*** Block opens ***
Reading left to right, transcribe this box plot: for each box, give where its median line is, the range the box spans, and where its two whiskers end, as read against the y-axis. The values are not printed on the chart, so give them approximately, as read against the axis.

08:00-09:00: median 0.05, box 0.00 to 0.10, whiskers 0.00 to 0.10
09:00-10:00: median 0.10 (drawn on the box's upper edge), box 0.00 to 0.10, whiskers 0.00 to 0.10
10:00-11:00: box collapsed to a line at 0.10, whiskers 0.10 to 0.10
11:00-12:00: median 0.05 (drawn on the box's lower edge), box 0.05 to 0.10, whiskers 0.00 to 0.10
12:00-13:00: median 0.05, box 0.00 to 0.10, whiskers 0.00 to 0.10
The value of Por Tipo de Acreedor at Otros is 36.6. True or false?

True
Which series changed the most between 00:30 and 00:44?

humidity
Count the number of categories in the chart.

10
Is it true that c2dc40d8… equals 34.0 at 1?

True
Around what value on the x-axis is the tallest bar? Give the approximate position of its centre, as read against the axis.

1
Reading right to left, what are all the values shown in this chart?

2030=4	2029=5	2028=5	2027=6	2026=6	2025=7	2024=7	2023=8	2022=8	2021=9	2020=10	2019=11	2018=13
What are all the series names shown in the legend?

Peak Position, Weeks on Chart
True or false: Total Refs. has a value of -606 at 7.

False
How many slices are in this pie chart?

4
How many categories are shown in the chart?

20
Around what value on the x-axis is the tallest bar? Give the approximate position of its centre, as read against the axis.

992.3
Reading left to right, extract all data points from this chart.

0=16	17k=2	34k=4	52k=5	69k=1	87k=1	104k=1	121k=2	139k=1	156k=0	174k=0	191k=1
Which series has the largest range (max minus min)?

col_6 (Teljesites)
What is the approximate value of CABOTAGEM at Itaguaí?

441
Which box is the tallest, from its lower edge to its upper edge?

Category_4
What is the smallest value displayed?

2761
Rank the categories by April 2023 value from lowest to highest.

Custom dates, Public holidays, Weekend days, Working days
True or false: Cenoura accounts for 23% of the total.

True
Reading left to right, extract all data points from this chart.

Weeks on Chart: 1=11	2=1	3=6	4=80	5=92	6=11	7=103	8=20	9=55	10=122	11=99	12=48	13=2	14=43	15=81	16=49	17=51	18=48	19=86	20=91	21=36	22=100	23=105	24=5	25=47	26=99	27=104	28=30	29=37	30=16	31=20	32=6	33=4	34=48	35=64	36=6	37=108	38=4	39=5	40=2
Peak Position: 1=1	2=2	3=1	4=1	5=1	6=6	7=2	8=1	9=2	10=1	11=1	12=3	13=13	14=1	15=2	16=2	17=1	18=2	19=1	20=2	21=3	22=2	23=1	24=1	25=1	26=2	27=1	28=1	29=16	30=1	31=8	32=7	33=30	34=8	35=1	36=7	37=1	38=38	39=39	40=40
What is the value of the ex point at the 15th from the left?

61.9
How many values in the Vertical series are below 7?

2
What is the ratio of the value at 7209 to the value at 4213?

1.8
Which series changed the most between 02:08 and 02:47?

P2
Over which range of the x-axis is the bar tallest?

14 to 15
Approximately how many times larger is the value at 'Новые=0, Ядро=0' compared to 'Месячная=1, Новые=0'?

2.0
*** Block closes ***
Exercise prompt:
Please count the lines in the records above that contain the string "categories". Reply with the number alone.

Expected answer:
3